Physician specialty groups, including the American College of Emergency Physicians and the American Society of Anesthesiologists, are also working to influence the legislation. Their message is similar, but slightly milder than the message in the television ads: They want changes to the surprise billing legislation, but they say they want the problem resolved.

Leaders in each of those groups denied knowing who funded Doctor Patient Unity or communicating with the group directly.

“I have no idea who they are — I actually tried Google, and when you look at their website, there’s nothing,” said Michele Kimball, the president of Physicians for Fair Coverage.

Laura Wooster, a spokeswoman for the American College of Emergency Physicians, said she found the group’s first ad confusing.

She is not alone. A Reddit thread surfaced various theories about what the ad’s references to “rate setting” might mean. “I just saw this commercial,” one poster wrote. “I’m totally confused by the message.”

Insurance companies, which strongly favor the prevailing legislative approach, are also heavily invested in efforts to influence the surprise billing legislation, although they have been more transparent about their involvement. An industry group, the Coalition Against Surprise Medical Billing, has also run digital and television ads worth several million dollars. Its latest, which ran in Washington during the Democratic presidential debate on Thursday, shows men and one woman negotiating in a dark room as a voice-over describes surprise billing as a “private equity business model.”

“Can we get a little privacy in here?” one person asks the camera.

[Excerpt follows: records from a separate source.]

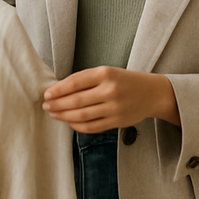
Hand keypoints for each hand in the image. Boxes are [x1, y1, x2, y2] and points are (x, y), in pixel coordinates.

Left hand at [42, 66, 179, 133]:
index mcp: (105, 73)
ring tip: (53, 113)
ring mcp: (114, 108)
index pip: (76, 82)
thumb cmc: (125, 81)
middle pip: (76, 101)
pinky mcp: (117, 121)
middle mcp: (110, 90)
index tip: (47, 93)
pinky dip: (77, 126)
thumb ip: (86, 80)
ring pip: (82, 115)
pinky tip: (69, 122)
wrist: (152, 93)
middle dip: (57, 104)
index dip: (58, 89)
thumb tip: (60, 89)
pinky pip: (92, 127)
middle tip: (46, 105)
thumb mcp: (107, 72)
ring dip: (64, 116)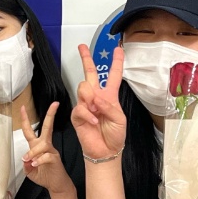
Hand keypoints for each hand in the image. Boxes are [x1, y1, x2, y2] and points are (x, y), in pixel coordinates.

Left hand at [21, 102, 72, 196]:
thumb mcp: (30, 171)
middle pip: (47, 127)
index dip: (25, 120)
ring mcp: (51, 151)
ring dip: (33, 152)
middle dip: (50, 115)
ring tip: (29, 160)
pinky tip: (35, 164)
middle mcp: (45, 145)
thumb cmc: (45, 176)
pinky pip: (46, 156)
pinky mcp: (55, 159)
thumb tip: (26, 159)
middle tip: (54, 104)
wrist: (56, 185)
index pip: (30, 131)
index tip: (23, 108)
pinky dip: (39, 160)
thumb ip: (26, 165)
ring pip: (42, 144)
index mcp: (37, 146)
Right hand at [71, 44, 126, 160]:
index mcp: (110, 96)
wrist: (106, 151)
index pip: (113, 76)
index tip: (118, 49)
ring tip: (96, 111)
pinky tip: (94, 122)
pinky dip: (88, 114)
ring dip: (90, 98)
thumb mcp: (120, 119)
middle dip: (85, 59)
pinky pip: (80, 107)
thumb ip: (109, 106)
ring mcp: (86, 105)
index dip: (116, 62)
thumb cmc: (115, 136)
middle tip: (81, 47)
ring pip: (83, 87)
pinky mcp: (77, 115)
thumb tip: (95, 97)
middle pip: (90, 73)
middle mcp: (97, 97)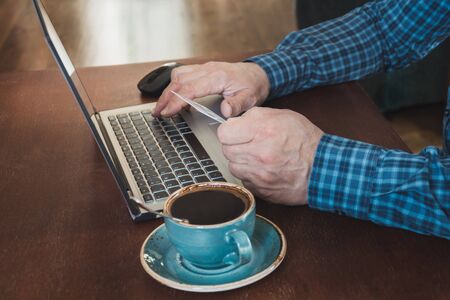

The Doctor Patient Unity campaign is similar to other dark money efforts in which groups try to influence public policy without disclosing donors. Anna Massoglia, a researcher at the Center for Responsive Politics, which tracks such campaigns, said many of the tactics used by Doctor Patient Unity were familiar. “You do see the same groups and the same operatives popping up time and time again as these new issues emerge,” she said.